Saffron is a gorgeous addition to savory dishes like arroz con pollo, bouillabaisse, biryani, paella and risotto, but in sweet pastry and desserts it is worthy of worship. Perfumer Christophe Laudamiel and I discovered an Indian dessert called Badam Halwa at Chennai, a restaurant in New York City. The combination of ground almonds, ghee, sugar and saffron was profoundly haunting and cemented our friendship on the spot. Bois de Jasmin's Victoria Frolova and I happened upon Pongal’s version of the treat and it was after this experience that a recipe was born, Gâteau Baiser De Safran (Saffron Kiss Cake). This cake is best served warm, but there is one caveat; you must share the joy of saffron with those you love (or wish to love), hence the double yield. Enjoy!
Gâteau Baiser De Safran
(Saffron Kiss Cake)
Recipe by Michelle Krell Kydd
Yield: Two Cakes
· 4 cups Arrowhead Mills® Organic Whole Grain Pastry Flour
· 4 tablespoons Bob’s Red Mill® Ground Flaxseed Meal (blonde)
· 1 cup granulated sugar
· 4 teaspoons aluminum-free baking powder
· ½ teaspoon baking soda
· ½ teaspoon salt
· 1 teaspoon ground green cardamom (Guatemalan)

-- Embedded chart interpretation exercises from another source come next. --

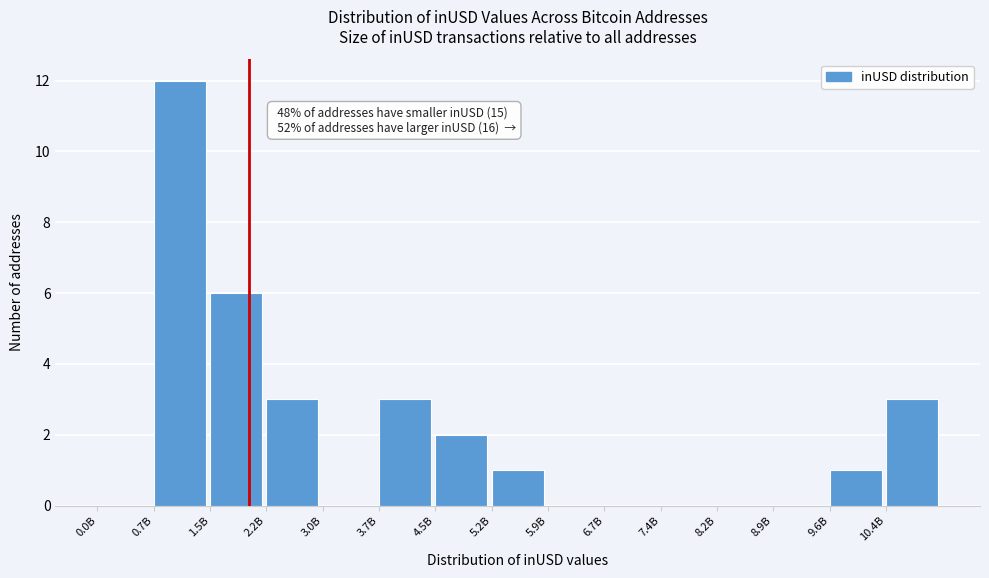

Reading left to right, what are all the values shown in this chart?

0.0B=0	0.7B=12	1.5B=6	2.2B=3	3.0B=0	3.7B=3	4.5B=2	5.2B=1	5.9B=0	6.7B=0	7.4B=0	8.2B=0	8.9B=0	9.6B=1	10.4B=3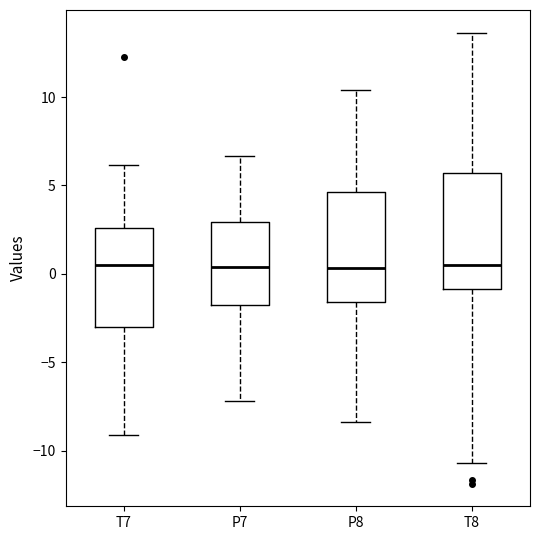

Where does the median line of the box for T8 sit on the y-axis? The values are not printed on the chart, so give them approximately, as read against the axis.

0.5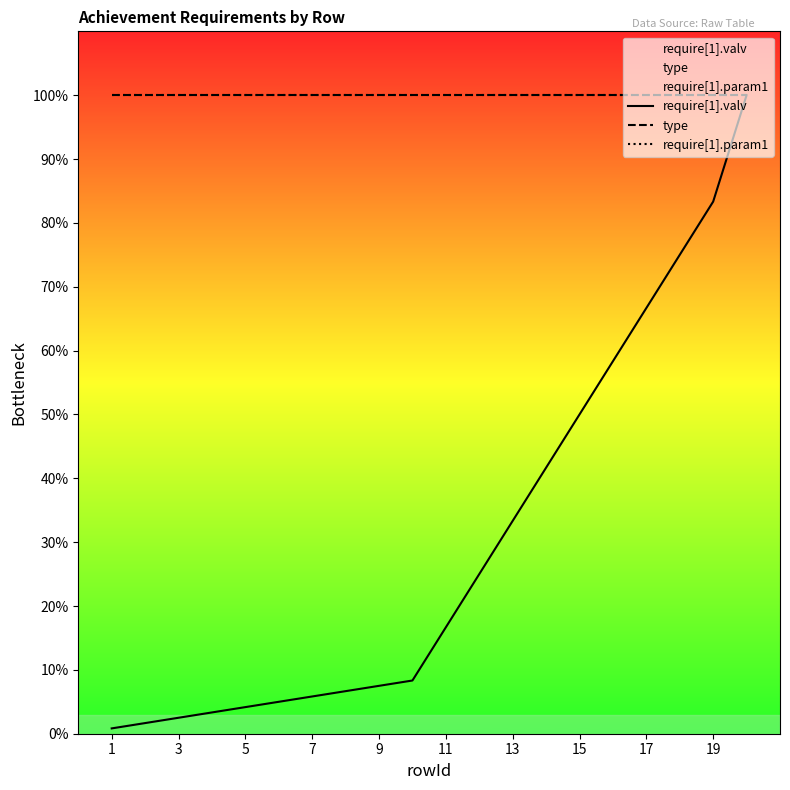

What is the value of the require[1].param1 point at the 6th from the left?

100.0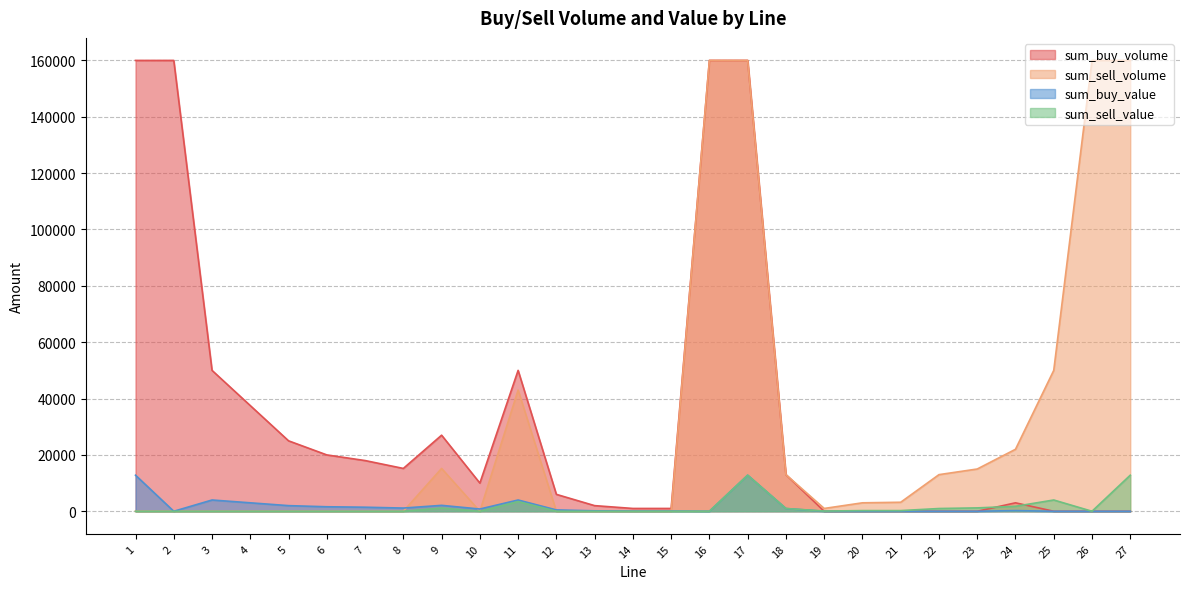

Which series has the largest range (max minus min)?

sum_buy_volume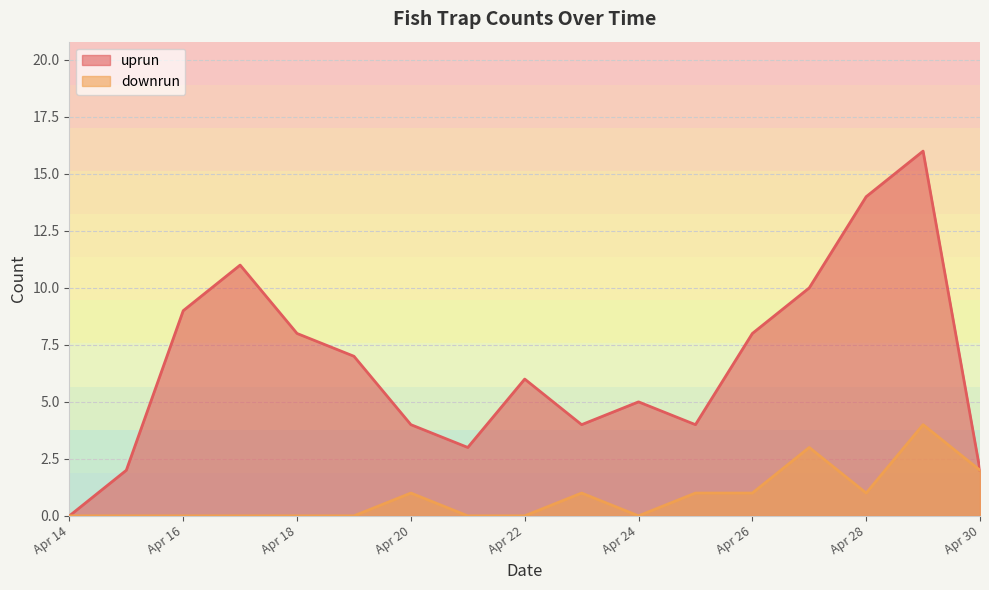

What is the average value of the uprun series?

3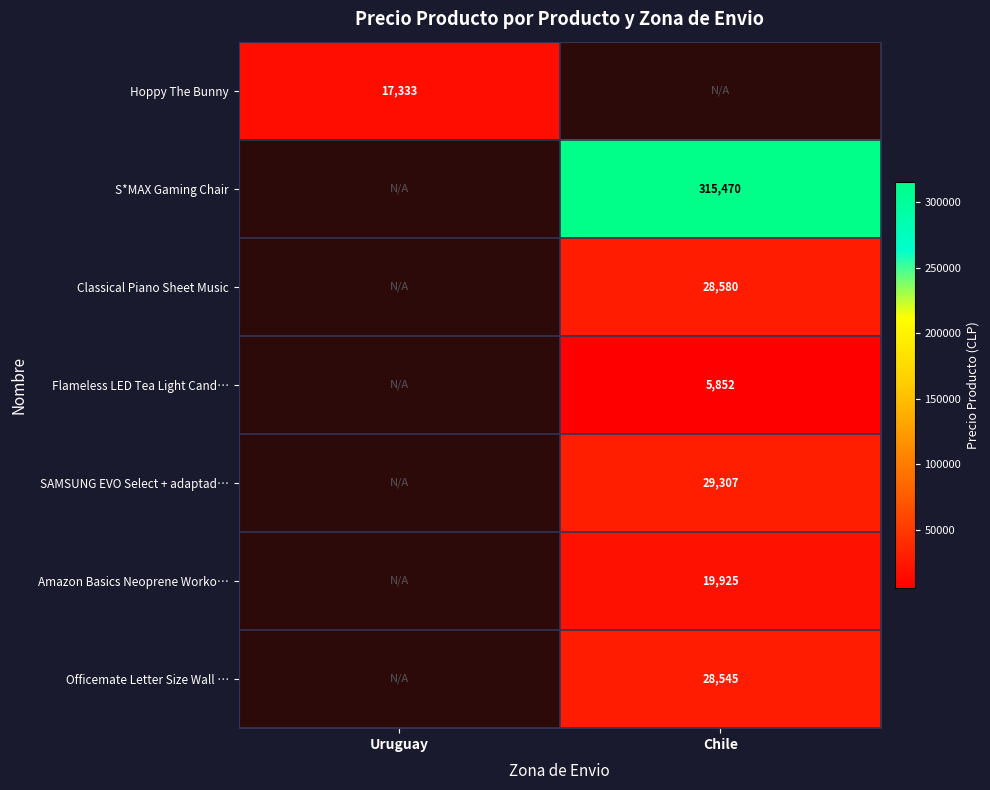

Is the value of Classical Piano Sheet Music at Chile greater than the value of S*MAX Gaming Chair at Chile?

No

· 3 pinches Iranian Sargol saffron (heaping ¼
· 1 tablespoon of pure almond extract
· 1 tablespoon and 2 teaspoons Cortes® brand rose water
· 5 ounces golden raisins (picked through)
· 2 ½ cups low-fat, “no salt added” buttermilk
· ½ cup grapeseed oil
· 4 large egg whites
· Preheat oven to 350 degrees.
· Infuse saffron in a shot glass with 2 tablespoons warm water for 10 minutes.
· Sift flour, sugar, baking powder, baking soda, and salt. Add cardamom and flaxseed meal (without sifting) and mix dry ingredients together.
· In a separate bowl, separate egg whites and add rosewater and almond extract. Mix by hand until incorporated.
· In a separate bowl mix buttermilk and saffron infusion, including stigmas.
· Add grapeseed oil to the wet ingredients and mix well by hand. It is important to add the grapeseed oil last as oil seals the stigmas and prevents further color infusion into the wet ingredients.
· Add golden raisins to the liquid mixture.
· Make a well in the bowl with the dry ingredients and combine with wet ingredients, gently folding until everything is mixed.
· Fill two 8 ½ x 4 ½ x 2 ¾ loaf pans and bake for approximately 50 minutes (or until a toothpick inserted in the center comes out clean). The pans should be set on the center oven rack.
· Remove cakes from the oven and allow them to cool on a wire rack.
· Store cakes in the refrigerator. Slices can be served at room temperature or warmed up.
Vanilla Saffron Imports sells Iranian Sargol saffron in various sizes. Stick with saffron threads versus the powder. (415) 648-8990
Kalustyan’s sells grapeseed oil, ground green cardamom, genuine almond extract and rosewater. (800) 352-3451
The artwork which accompanies this post is Lord Frederic Leighton's Flaming June, (1895). The painting now resides at Museo de Arte de Ponce in Puerto Rico. Leighton is considered a Classicist and this is his most well-known work. Photo from the June 2005 edition of The Victorian Society Newsletter.
This article and the accompanying recipe appeared in the January 19th and January 26th editions of Bois de Jasmin.